Companies Have to Be the Main Advocates for Change
Cutler argued that companies, not the government, will likely have to be the driving force to fix supply chain problems. “To a large degree, how supply chains move and how they're adjusted is really up to private companies. The government could put incentives in place to encourage these companies to bring their supply chains home. They can also put in penalties if they don't come home, but at the end of the day, the companies will weigh the costs and benefits," she said.
May suggested that it's not feasible to move manufacturing because it is costly to do so and takes a very long time.

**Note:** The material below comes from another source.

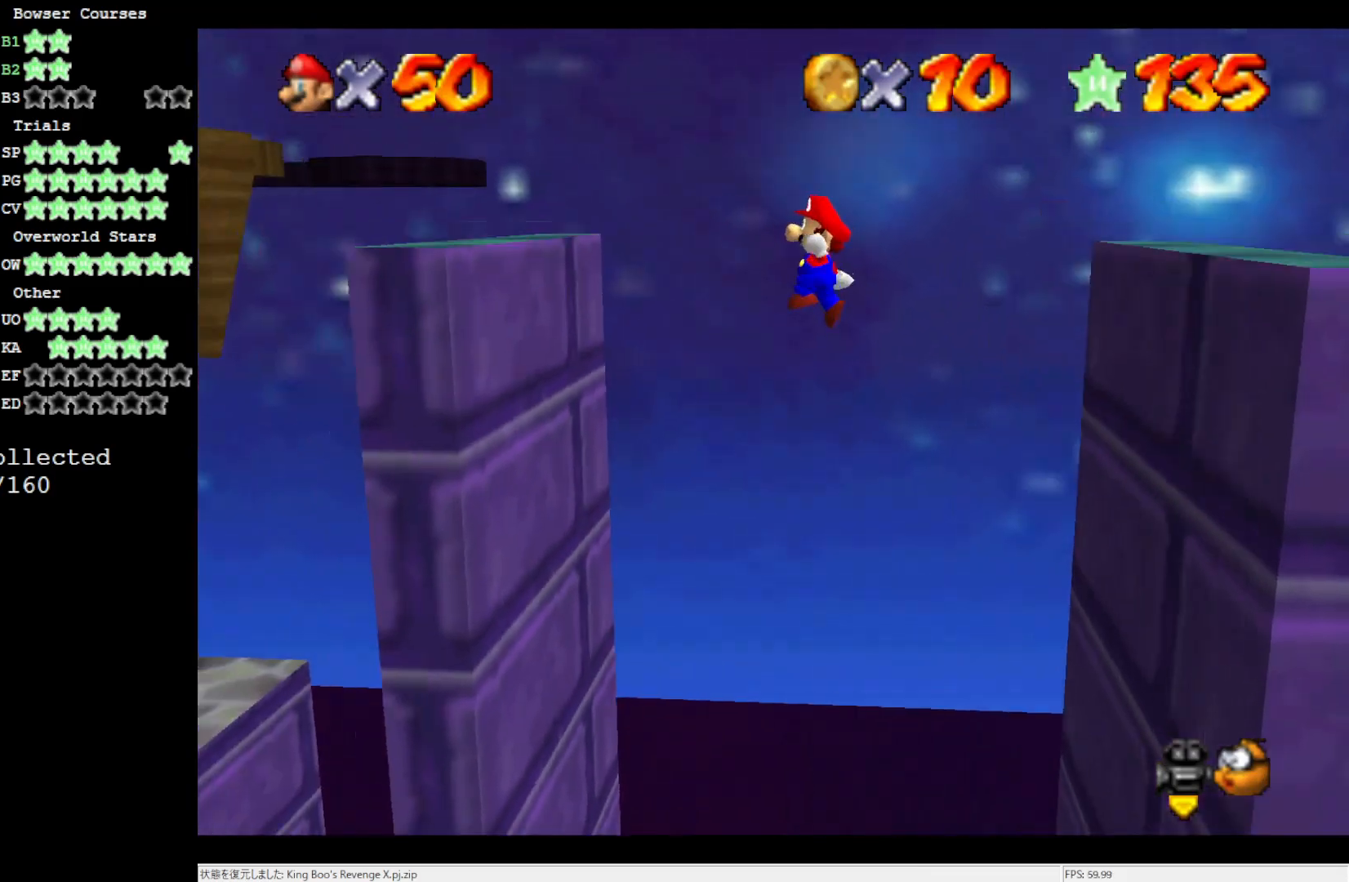
{"buttons": [], "left_stick": "up-left", "events": [[367, "A", "up"]]}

Supply chains should not rely too much on 1 or 2 suppliers or the origin of supplies. “I think that's a decision companies have to very carefully analyze, and they have to be the ones who come forward and say this is the best way to do it,” Rockwell continued.
“I think we have to look at pretty much everything now with fresh eyes and try and figure out what is it that can come out of this horrible crisis that might actually lead us to embark on a better path in terms of our economic policies,” said Rockwell.